3 Ketua Panitia Cabor KONI Sumsel Penuhi Panggilan Penyidik, 1 Mangkir

3 Ketua Panitia Cabor KONI Sumsel Penuhi Panggilan Penyidik, 1 Mangkir. Foto/Ist

PALEMBANG – Kasus dugaan korupsi dana hibah pada Komite Olahraga Nasional Indonesia (KONI) Provinsi Sumatera Selatan (Sumsel) masih terus berlanjut dan disidik.

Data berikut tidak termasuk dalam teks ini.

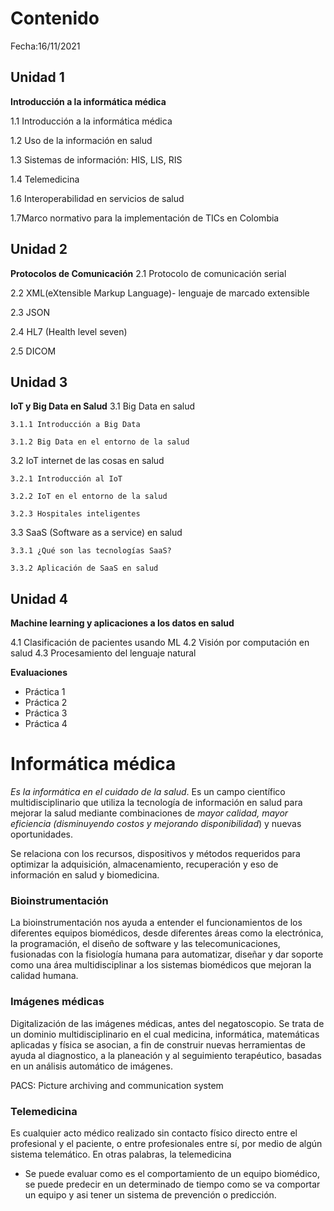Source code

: # Contenido 

Fecha:16/11/2021

## Unidad 1
**Introducción a la informática médica**

1.1 Introducción a la informática médica

1.2 Uso de la información en salud

1.3 Sistemas de información: HIS, LIS, RIS

1.4 Telemedicina

1.6 Interoperabilidad en servicios de salud

1.7Marco normativo para la implementación de TICs en Colombia

## Unidad 2
**Protocolos de Comunicación**
2.1 Protocolo de comunicación serial

2.2 XML(eXtensible Markup Language)- lenguaje de marcado extensible

2.3 JSON

2.4 HL7 (Health level seven)

2.5 DICOM

## Unidad 3
**IoT y Big Data en Salud**
3.1 Big Data en salud
    
    3.1.1 Introducción a Big Data
    
    3.1.2 Big Data en el entorno de la salud

3.2  IoT internet de las cosas en salud 
    
    3.2.1 Introducción al IoT

    3.2.2 IoT en el entorno de la salud
    
    3.2.3 Hospitales inteligentes

3.3 SaaS (Software as a service) en salud
    
    3.3.1 ¿Qué son las tecnologías SaaS?
    
    3.3.2 Aplicación de SaaS en salud

## Unidad 4
**Machine learning y aplicaciones a los datos en salud**

4.1 Clasificación de pacientes usando ML
4.2 Visión por computación en salud
4.3 Procesamiento del lenguaje natural

**Evaluaciones**
* Práctica 1  
* Práctica 2 
* Práctica 3 
* Práctica 4 


# Informática médica
*Es la informática en el cuidado de la salud*. Es un campo científico multidisciplinario que utiliza la tecnología de información en salud para mejorar la salud mediante combinaciones de *mayor calidad, mayor eficiencia (disminuyendo costos y mejorando disponibilidad*) y nuevas oportunidades.

Se relaciona con los recursos, dispositivos y métodos requeridos para optimizar la adquisición, almacenamiento, recuperación y eso de información en salud y biomedicina. 

### Bioinstrumentación
La bioinstrumentación nos ayuda a entender el funcionamientos de los diferentes equipos biomédicos, desde diferentes áreas como la electrónica, la programación, el diseño de software y las telecomunicaciones, fusionadas con la fisiología humana para automatizar, diseñar y dar soporte como una área multidisciplinar a los sistemas biomédicos que mejoran la calidad humana.

### Imágenes médicas
Digitalización de las imágenes médicas, antes del negatoscopio. Se trata de un dominio multidisciplinario en el cual medicina, informática, matemáticas aplicadas y física se asocian, a fin de construir nuevas herramientas de ayuda al diagnostico, a la planeación y al seguimiento terapéutico, basadas en un análisis automático de imágenes. 

PACS: Picture archiving and communication system 

### Telemedicina

Es cualquier acto médico realizado sin contacto físico directo entre el profesional y el paciente, o entre profesionales entre sí, por medio de algún sistema telemático. En otras palabras, la telemedicina

* Se puede evaluar como es el comportamiento de un equipo biomédico, se puede predecir en un determinado de tiempo como se va comportar un equipo y asi tener un sistema de prevención o predicción.

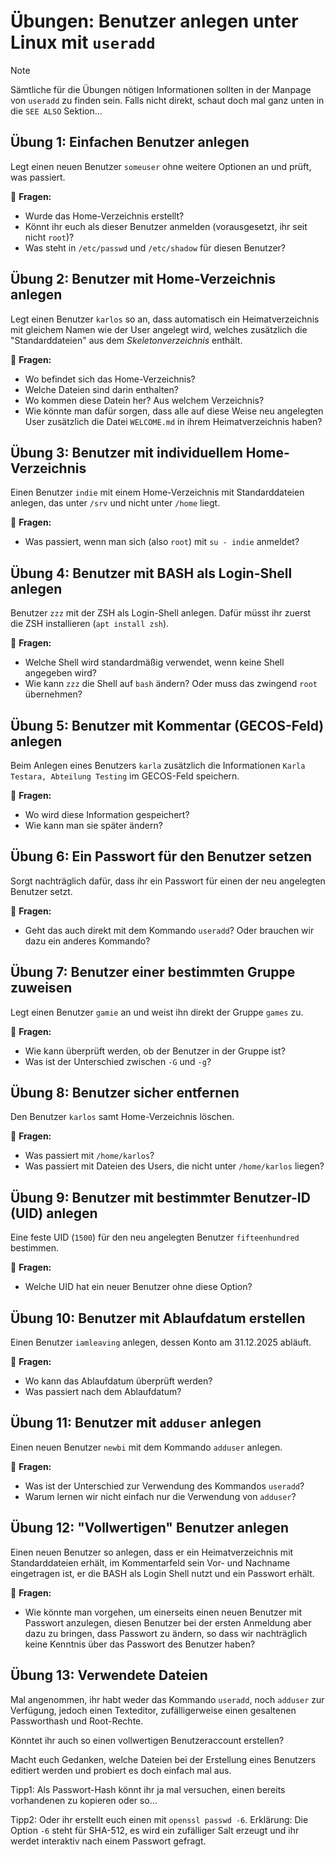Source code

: # Übungen: Benutzer anlegen unter Linux mit `useradd`

>[!NOTE]
> Sämtliche für die Übungen nötigen Informationen sollten in der Manpage von `useradd` zu finden sein. Falls nicht direkt, schaut doch mal ganz unten in die `SEE ALSO` Sektion...

## Übung 1: Einfachen Benutzer anlegen
Legt einen neuen Benutzer `someuser` ohne weitere Optionen an und prüft, was passiert.

🔹 **Fragen:**
- Wurde das Home-Verzeichnis erstellt?
- Könnt ihr euch als dieser Benutzer anmelden (vorausgesetzt, ihr seit nicht `root`)?
- Was steht in `/etc/passwd` und `/etc/shadow` für diesen Benutzer?

## Übung 2: Benutzer mit Home-Verzeichnis anlegen
Legt einen Benutzer `karlos` so an, dass automatisch ein Heimatverzeichnis mit gleichem Namen wie der User angelegt wird, welches zusätzlich die "Standarddateien" aus dem *Skeletonverzeichnis* enthält.

🔹 **Fragen:**
- Wo befindet sich das Home-Verzeichnis?
- Welche Dateien sind darin enthalten?
- Wo kommen diese Datein her? Aus welchem Verzeichnis?
- Wie könnte man dafür sorgen, dass alle auf diese Weise neu angelegten User zusätzlich die Datei `WELCOME.md` in ihrem Heimatverzeichnis haben?

## Übung 3: Benutzer mit individuellem Home-Verzeichnis
Einen Benutzer `indie` mit einem Home-Verzeichnis mit Standarddateien anlegen, das unter `/srv` und nicht unter `/home` liegt.

🔹 **Fragen:**
- Was passiert, wenn man sich (also `root`) mit `su - indie` anmeldet?

## Übung 4: Benutzer mit BASH als Login-Shell anlegen
Benutzer `zzz` mit der ZSH als Login-Shell anlegen. Dafür müsst ihr zuerst die ZSH installieren (`apt install zsh`).

🔹 **Fragen:**
- Welche Shell wird standardmäßig verwendet, wenn keine Shell angegeben wird?
- Wie kann `zzz` die Shell auf `bash` ändern? Oder muss das zwingend `root` übernehmen?

## Übung 5: Benutzer mit Kommentar (GECOS-Feld) anlegen
Beim Anlegen eines Benutzers `karla` zusätzlich die Informationen `Karla Testara, Abteilung Testing` im GECOS-Feld speichern.

🔹 **Fragen:**
- Wo wird diese Information gespeichert?
- Wie kann man sie später ändern?

## Übung 6: Ein Passwort für den Benutzer setzen
Sorgt nachträglich dafür, dass ihr ein Passwort für einen der neu angelegten Benutzer setzt.

🔹 **Fragen:**
- Geht das auch direkt mit dem Kommando `useradd`? Oder brauchen wir dazu ein anderes Kommando?

## Übung 7: Benutzer einer bestimmten Gruppe zuweisen
Legt einen Benutzer `gamie` an und weist ihn direkt der Gruppe `games` zu.

🔹 **Fragen:**
- Wie kann überprüft werden, ob der Benutzer in der Gruppe ist?
- Was ist der Unterschied zwischen `-G` und `-g`?

## Übung 8: Benutzer sicher entfernen
Den Benutzer `karlos` samt Home-Verzeichnis löschen.

🔹 **Fragen:**
- Was passiert mit `/home/karlos`?
- Was passiert mit Dateien des Users, die nicht unter `/home/karlos` liegen?

## Übung 9: Benutzer mit bestimmter Benutzer-ID (UID) anlegen
Eine feste UID (`1500`) für den neu angelegten Benutzer `fifteenhundred` bestimmen.

🔹 **Fragen:**
- Welche UID hat ein neuer Benutzer ohne diese Option?

## Übung 10: Benutzer mit Ablaufdatum erstellen
Einen Benutzer `iamleaving` anlegen, dessen Konto am 31.12.2025 abläuft.

🔹 **Fragen:**
- Wo kann das Ablaufdatum überprüft werden?
- Was passiert nach dem Ablaufdatum?

## Übung 11: Benutzer mit `adduser` anlegen
Einen neuen Benutzer `newbi` mit dem Kommando `adduser` anlegen.

🔹 **Fragen:**
- Was ist der Unterschied zur Verwendung des Kommandos `useradd`?
- Warum lernen wir nicht einfach nur die Verwendung von `adduser`?

## Übung 12: "Vollwertigen" Benutzer anlegen
Einen neuen Benutzer so anlegen, dass er ein Heimatverzeichnis mit Standarddateien erhält, im Kommentarfeld sein Vor- und Nachname eingetragen ist, er die BASH als Login Shell nutzt und ein Passwort erhält.

🔹 **Fragen:**
* Wie könnte man vorgehen, um einerseits einen neuen Benutzer mit Passwort anzulegen, diesen Benutzer bei der ersten Anmeldung aber dazu zu bringen, dass Passwort zu ändern, so dass wir nachträglich keine Kenntnis über das Passwort des Benutzer haben?

## Übung 13: Verwendete Dateien
Mal angenommen, ihr habt weder das Kommando `useradd`, noch `adduser` zur Verfügung, jedoch einen Texteditor, zufälligerweise einen gesaltenen Passworthash und Root-Rechte. 

Könntet ihr auch so einen vollwertigen Benutzeraccount erstellen?

Macht euch Gedanken, welche Dateien bei der Erstellung eines Benutzers editiert werden und probiert es doch einfach mal aus.

Tipp1: Als Passwort-Hash könnt ihr ja mal versuchen, einen bereits vorhandenen zu kopieren oder so...

Tipp2: Oder ihr erstellt euch einen mit `openssl passwd -6`. Erklärung: Die Option `-6` steht für SHA-512, es wird ein zufälliger Salt erzeugt und ihr werdet interaktiv nach einem Passwort gefragt.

Setelah sejumlah pejabat KONI Sumsel diperiksa sebagai saksi, kali ini Tim Penyidik Pidana Khusus Kejaksaan Tinggi (Kejati) Sumsel memanggil empat Ketua Panitia Cabang Olahraga KONI Sumsel untuk dimintai keterangan terkait penyidikan kasus tersebut.

Kasi Penerangan Hukum (Penkum) Kejati Sumsel, Vanny Yulia Eka Sari mengatakan, penyidik Pidsus Kejati Sumsel telah memanggil empat orang Ketua Panitia Cabor sebagai saksi untuk dimintai keterangan di hadapan penyidik.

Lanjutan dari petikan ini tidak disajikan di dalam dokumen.